Fact: According to a 2014 paper from the U.S. Air Force School of Aerospace Medicine, studies have shown that 4.3 percent of Air Force RPA operators report symptoms of post-traumatic stress disorder. This is lower than the 4 to 18 percent of PTSD reported among those returning from the battlefield and lower than the projected lifetime risk of PTSD for Americans (8.7 percent, American Psychiatric Association, 2013). In addition, Creech AFB established a Human Performance Team in 2011 comprised of an operational psychologist, an operational and aerospace physiologist, three flight surgeons, and two Religious Support Teams to aid Airmen in dealing with stressors.
9. Myth: RPA aircrews are not compassionate to the missions they perform.
Fact: Airmen performing RPA operations receive moral, ethical, psychological and physiological training to build readiness that is sustainable over time. The Air Force will continue to support combatant commanders with RPA missions while also focusing on initiatives that reduce stress on personnel and remain committed to providing the best care possible for every Airman, regardless of the career field with which they are associated.
10. Myth: RPAs will replace manned aircraft
Fact: According to Air Force Chief of Staff Gen.

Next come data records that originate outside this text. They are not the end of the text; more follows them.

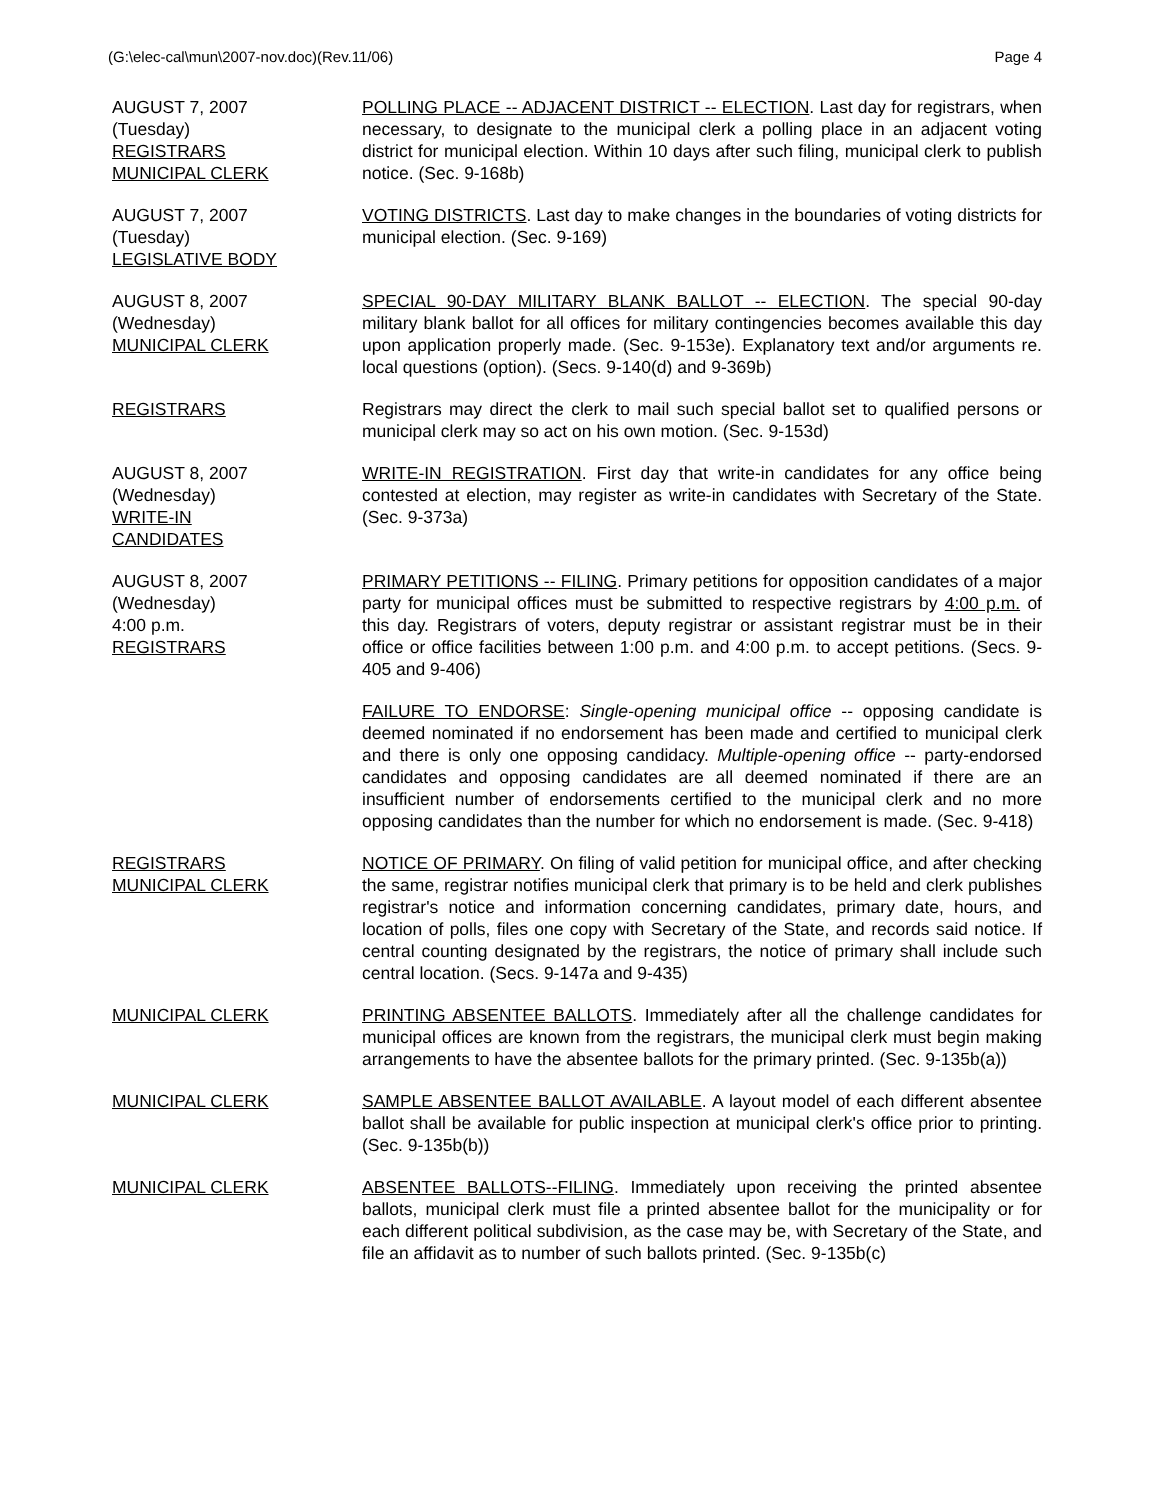(G:\elec-cal\mun\2007-nov.doc)(Rev.11/06) Page 4
AUGUST 7, 2007
(Tuesday)
REGISTRARS
MUNICIPAL CLERK
POLLING PLACE -- ADJACENT DISTRICT -- ELECTION. Last day for registrars, when necessary, to designate to the municipal clerk a polling place in an adjacent voting district for municipal election. Within 10 days after such filing, municipal clerk to publish notice. (Sec. 9-168b)
AUGUST 7, 2007
(Tuesday)
LEGISLATIVE BODY
VOTING DISTRICTS. Last day to make changes in the boundaries of voting districts for municipal election. (Sec. 9-169)
AUGUST 8, 2007
(Wednesday)
MUNICIPAL CLERK
SPECIAL 90-DAY MILITARY BLANK BALLOT -- ELECTION. The special 90-day military blank ballot for all offices for military contingencies becomes available this day upon application properly made. (Sec. 9-153e). Explanatory text and/or arguments re. local questions (option). (Secs. 9-140(d) and 9-369b)
REGISTRARS Registrars may direct the clerk to mail such special ballot set to qualified persons or municipal clerk may so act on his own motion. (Sec. 9-153d)
AUGUST 8, 2007
(Wednesday)
WRITE-IN
CANDIDATES
WRITE-IN REGISTRATION. First day that write-in candidates for any office being contested at election, may register as write-in candidates with Secretary of the State. (Sec. 9-373a)
AUGUST 8, 2007
(Wednesday)
4:00 p.m.
REGISTRARS
PRIMARY PETITIONS -- FILING. Primary petitions for opposition candidates of a major party for municipal offices must be submitted to respective registrars by 4:00 p.m. of this day. Registrars of voters, deputy registrar or assistant registrar must be in their office or office facilities between 1:00 p.m. and 4:00 p.m. to accept petitions. (Secs. 9-405 and 9-406)
FAILURE TO ENDORSE: Single-opening municipal office -- opposing candidate is deemed nominated if no endorsement has been made and certified to municipal clerk and there is only one opposing candidacy. Multiple-opening office -- party-endorsed candidates and opposing candidates are all deemed nominated if there are an insufficient number of endorsements certified to the municipal clerk and no more opposing candidates than the number for which no endorsement is made. (Sec. 9-418)
REGISTRARS
MUNICIPAL CLERK
NOTICE OF PRIMARY. On filing of valid petition for municipal office, and after checking the same, registrar notifies municipal clerk that primary is to be held and clerk publishes registrar's notice and information concerning candidates, primary date, hours, and location of polls, files one copy with Secretary of the State, and records said notice. If central counting designated by the registrars, the notice of primary shall include such central location. (Secs. 9-147a and 9-435)
MUNICIPAL CLERK PRINTING ABSENTEE BALLOTS. Immediately after all the challenge candidates for municipal offices are known from the registrars, the municipal clerk must begin making arrangements to have the absentee ballots for the primary printed. (Sec. 9-135b(a))
MUNICIPAL CLERK SAMPLE ABSENTEE BALLOT AVAILABLE. A layout model of each different absentee ballot shall be available for public inspection at municipal clerk's office prior to printing. (Sec. 9-135b(b))
MUNICIPAL CLERK ABSENTEE BALLOTS--FILING. Immediately upon receiving the printed absentee ballots, municipal clerk must file a printed absentee ballot for the municipality or for each different political subdivision, as the case may be, with Secretary of the State, and file an affidavit as to number of such ballots printed. (Sec. 9-135b(c)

Mark A. Welsh III, “the Air Force needs a number of platforms.” He continued by saying this includes manned and unmanned assets to accomplish sustainable air supremacy. “Air superiority is a mission. It’s not a platform, it’s a mission. So ideally, you’d have both tools available to you.”
Despite the misconceptions surrounding the RPA enterprise, Air Force leadership remains optimistic on the future capabilities RPAs can provide. “What our RPA professionals are doing in today’s fight and in preparing for future conflicts is simply incredible. RPAs and their operators are in the highest demand from our combatant commanders because of the situational awareness and strike capabilities that they enable. Despite being some of the newest weapon systems in the Air Force inventory, RPAs fulfill critical demands in every theater 24 hours a day, 365 days a year,” said Gen. Hawk Carlisle, commander of Air Combat Command.